1 files changed, 47 insertions, 0 deletions

diff --git a/sha1-lookup.c b/sha1-lookup.c
index c4dc55d1f5..2dd851598a 100644
--- a/sha1-lookup.c
+++ b/sha1-lookup.c
@@ -204,7 +204,54 @@ int sha1_entry_pos(const void *table,
 			 * byte 0 thru (ofs-1) are the same between
 			 * lo and hi; ofs is the first byte that is
 			 * different.
+			 *
+			 * If ofs==20, then no bytes are different,
+			 * meaning we have entries with duplicate
+			 * keys. We know that we are in a solid run
+			 * of this entry (because the entries are
+			 * sorted, and our lo and hi are the same,
+			 * there can be nothing but this single key
+			 * in between). So we can stop the search.
+			 * Either one of these entries is it (and
+			 * we do not care which), or we do not have
+			 * it.
+			 *
+			 * Furthermore, we know that one of our
+			 * endpoints must be the edge of the run of
+			 * duplicates. For example, given this
+			 * sequence:
+			 *
+			 *     idx 0 1 2 3 4 5
+			 *     key A C C C C D
+			 *
+			 * If we are searching for "B", we might
+			 * hit the duplicate run at lo=1, hi=3
+			 * (e.g., by first mi=3, then mi=0). But we
+			 * can never have lo > 1, because B < C.
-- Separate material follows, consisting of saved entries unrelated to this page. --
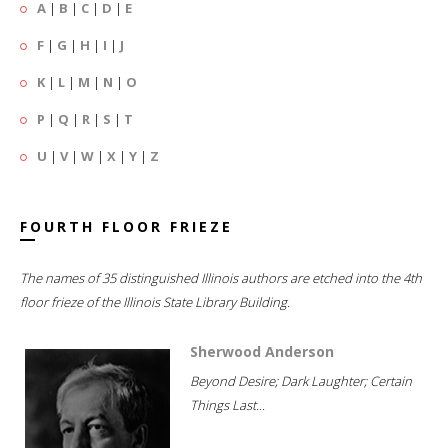
A
|
B
|
C
|
D
|
E
F
|
G
|
H
|
I
|
J
K
|
L
|
M
|
N
|
O
P
|
Q
|
R
|
S
|
T
U
|
V
|
W
|
X
|
Y
|
Z
FOURTH FLOOR FRIEZE
The names of 35 distinguished Illinois authors are etched into the 4th
floor frieze of the Illinois State Library Building.
Sherwood Anderson
Beyond Desire; Dark Laughter; Certain
Things Last...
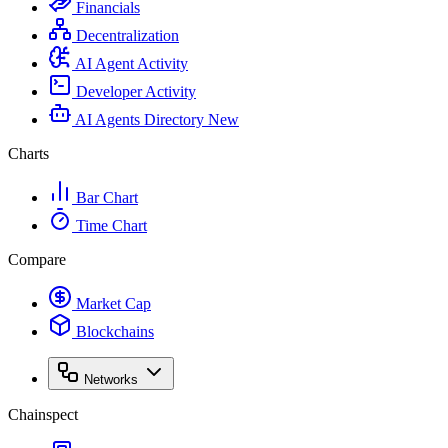
Financials
Decentralization
AI Agent Activity
Developer Activity
AI Agents Directory
New
Charts
Bar Chart
Time Chart
Compare
Market Cap
Blockchains
Networks
Chainspect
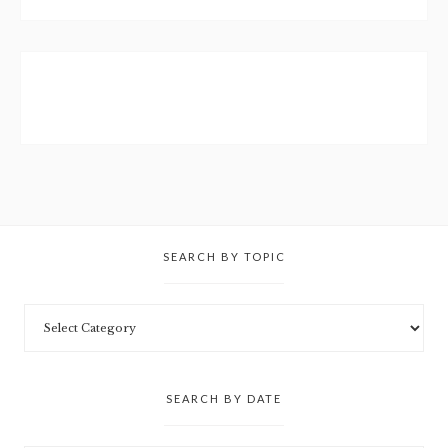
SEARCH BY TOPIC
SEARCH BY DATE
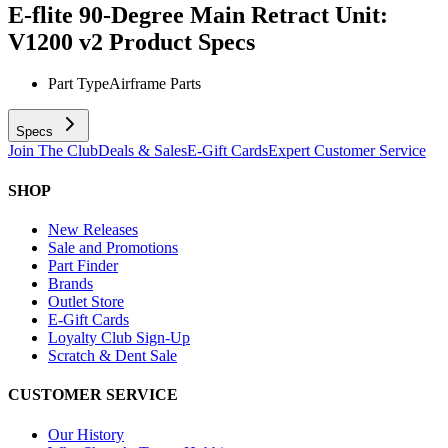
E-flite 90-Degree Main Retract Unit:
V1200 v2
Product Specs
Part Type
Airframe Parts
Specs
Join The Club
Deals & Sales
E-Gift Cards
Expert Customer Service
SHOP
New Releases
Sale and Promotions
Part Finder
Brands
Outlet Store
E-Gift Cards
Loyalty Club Sign-Up
Scratch & Dent Sale
CUSTOMER SERVICE
Our History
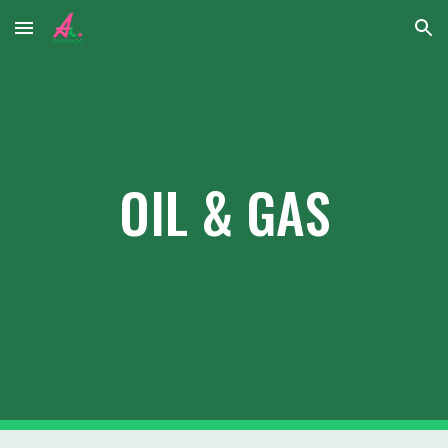
Skip to main content
Skip to navigation
OIL & GAS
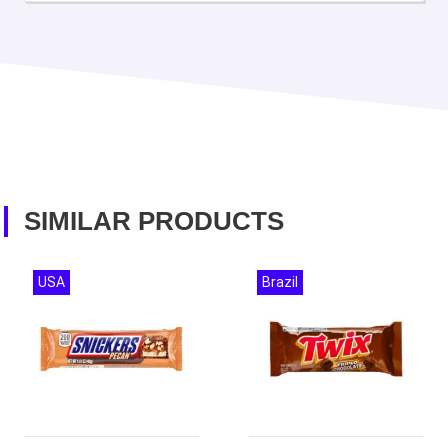
SIMILAR PRODUCTS
USA
Brazil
+			 * That is, if our key is less than the
+			 * run, we know that "lo" is the edge, but
+			 * we can say nothing of "hi". Similarly,
+			 * if our key is greater than the run, we
+			 * know that "hi" is the edge, but we can
+			 * say nothing of "lo".
+			 *
+			 * Therefore if we do not find it, we also
+			 * know where it would go if it did exist:
+			 * just on the far side of the edge that we
+			 * know about.
 			 */
+			if (ofs == 20) {
+				mi = lo;
+				mi_key = base + elem_size * mi + key_offset;
+				cmp = memcmp(mi_key, key, 20);
+				if (!cmp)
+					return mi;
+				if (cmp < 0)
+					return -1 - hi;
+				else
+					return -1 - lo;
+			}
+
 			hiv = hi_key[ofs_0];
 			if (ofs_0 < 19)
 				hiv = (hiv << 8) | hi_key[ofs_0+1];